Required tasks:
**a)** Change "container-init" to "child reaper" in the clone_args documentation excerpt, giving everything from "The struct does" down to "in that namespace).".
**b)** Continue the clone_args documentation excerpt beyond its final sentence.

--- Excerpted text Enclosed Below ---

The struct does not have a reserved1 field AFAICT.
> + The @cargs_size parameter specifes the sizeof(struct clone_args) and
> + is intended to enable extending this structure in the future, while
> + preserving backward compatibility. For now, this field must be set
> + to the sizeof(struct clone_args) and this size must match the kernel's
> + view of the structure.
> +
> + The @pids parameter defines the set of pids that should be assigned to
> + the child process in its active and ancestor pid namespaces. The
> + descendant pid namespaces do not matter since a process does not have a
> + pid in descendant namespaces, unless the process is in a new pid
> + namespace in which case the process is a container-init (and must have
> + the pid 1 in that namespace).
> +
> + See CLONE_NEWPID section of clone(2) man page for details about pid
of the clone(2)
> + namespaces.
> +
> + If a pid in the @pids list is 0, the kernel will assign the next
> + available pid in the pid namespace.
> +
> + If a pid in the @pids list is non-zero, the kernel tries to assign
> + the specified pid in that namespace. If that pid is already in use
> + by another process, the system call fails (see EBUSY below).

--- End of Enclosed Excerpted text ---
--- Extracted material Enclosed Below ---

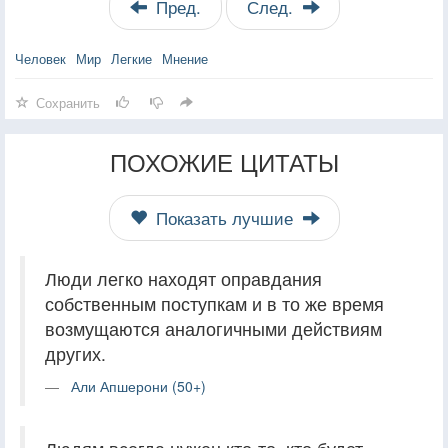
Пред.
След.
Человек
Мир
Легкие
Мнение
Сохранить
ПОХОЖИЕ ЦИТАТЫ
Показать лучшие
Люди легко находят оправдания
собственным поступкам и в то же время
возмущаются аналогичными действиям
других.
Али Апшерони (50+)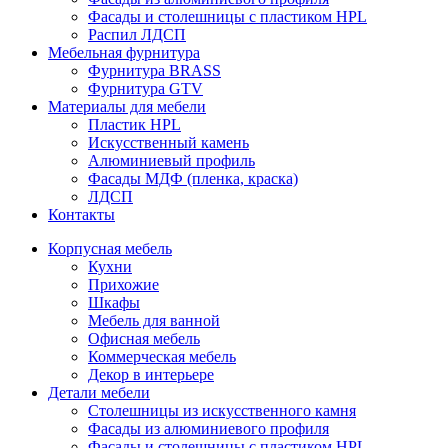
Фасады и столешницы с пластиком HPL
Распил ЛДСП
Мебельная фурнитура
Фурнитура BRASS
Фурнитура GTV
Материалы для мебели
Пластик HPL
Искусственный камень
Алюминиевый профиль
Фасады МДФ (пленка, краска)
ЛДСП
Контакты
Корпусная мебель
Кухни
Прихожие
Шкафы
Мебель для ванной
Офисная мебель
Коммерческая мебель
Декор в интерьере
Детали мебели
Столешницы из искусственного камня
Фасады из алюминиевого профиля
Фасады и столешницы с пластиком HPL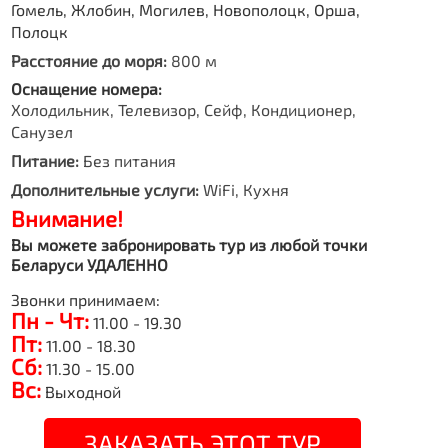
Гомель, Жлобин, Могилев, Новополоцк, Орша,
Полоцк
Расстояние до моря:
800 м
Оснащение номера:
Холодильник, Телевизор, Сейф, Кондиционер,
Санузел
Питание:
Без питания
Дополнительные услуги:
WiFi, Кухня
Внимание!
Вы можете забронировать тур из любой точки
Беларуси УДАЛЕННО
Звонки принимаем:
Пн - Чт:
11.00 - 19.30
Пт:
11.00 - 18.30
Сб:
11.30 - 15.00
Вс:
Выходной
ЗАКАЗАТЬ ЭТОТ ТУР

--- End of Enclosed Extracted material ---

Answers to each task:
**a)**
The struct does not have a reserved1 field AFAICT.
> + The @cargs_size parameter specifes the sizeof(struct clone_args) and
> + is intended to enable extending this structure in the future, while
> + preserving backward compatibility. For now, this field must be set
> + to the sizeof(struct clone_args) and this size must match the kernel's
> + view of the structure.
> +
> + The @pids parameter defines the set of pids that should be assigned to
> + the child process in its active and ancestor pid namespaces. The
> + descendant pid namespaces do not matter since a process does not have a
> + pid in descendant namespaces, unless the process is in a new pid
> + namespace in which case the process is a child reaper (and must have
> + the pid 1 in that namespace).

**b)**
> +
> + The order of pids in @pids is oldest in pids[0] to youngest pid
> + namespace in pids[nr_pids-1]. If the number of pids specified in the
> + @pids list is fewer than the nesting level of the process, the pids
> + are applied from youngest namespace. i.e if the process is nested in
the youngest namespace. I.e.
> + a level-6 pid namespace and @pids only specifies 3 pids, the 3 pids
> + are applied to levels 6, 5 and 4. Levels 0 through 3 are assumed to
> + have a pid of '0' (the kernel will assign a pid in those namespaces).
> +
> + On success, the system call returns the pid of the child process in
> + the parent's active pid namespace.
> +
> + On failure, eclone() returns -1 and sets 'errno' to one of following
> + values (the child process is not created).
> +
> + EPERM Caller does not have the CAP_SYS_ADMIN privilege needed to
> + specify the pids in this call (if pids are not specifed
> + CAP_SYS_ADMIN is not required).
> +
> + EINVAL The number of pids specified in 'clone_args.nr_pids' exceeds
> + the current nesting level of parent process
process.
> +
> + EINVAL Not all specified clone-flags are valid.
> +
> + EINVAL The reserved fields in the clone_args argument are not 0.
> +
> + EINVAL The child_stack_size field is not 0 (on architectures that
> + pass in a stack pointer in ->child_stack field)
field).
> +
> + EBUSY A requested pid is in use by another process in that namespace.
> +
> +---
Is this example program meant to build only on i386?
On x86_64 I get:
eclone-syscall-test.c: In function 'do_clone':
eclone-syscall-test.c:166: warning: assignment makes pointer from integer without a cast
/tmp/cc0OrhU3.o: In function `do_clone':
eclone-syscall-test.c:(.text+0x173): undefined reference to `setup_stack'
eclone-syscall-test.c:(.text+0x1e2): undefined reference to `eclone'
> +/*
> + * Example eclone() usage - Create a child process with pid CHILD_TID1 in
> + * the current pid namespace. The child gets the usual "random" pid in any
> + * ancestor pid namespaces.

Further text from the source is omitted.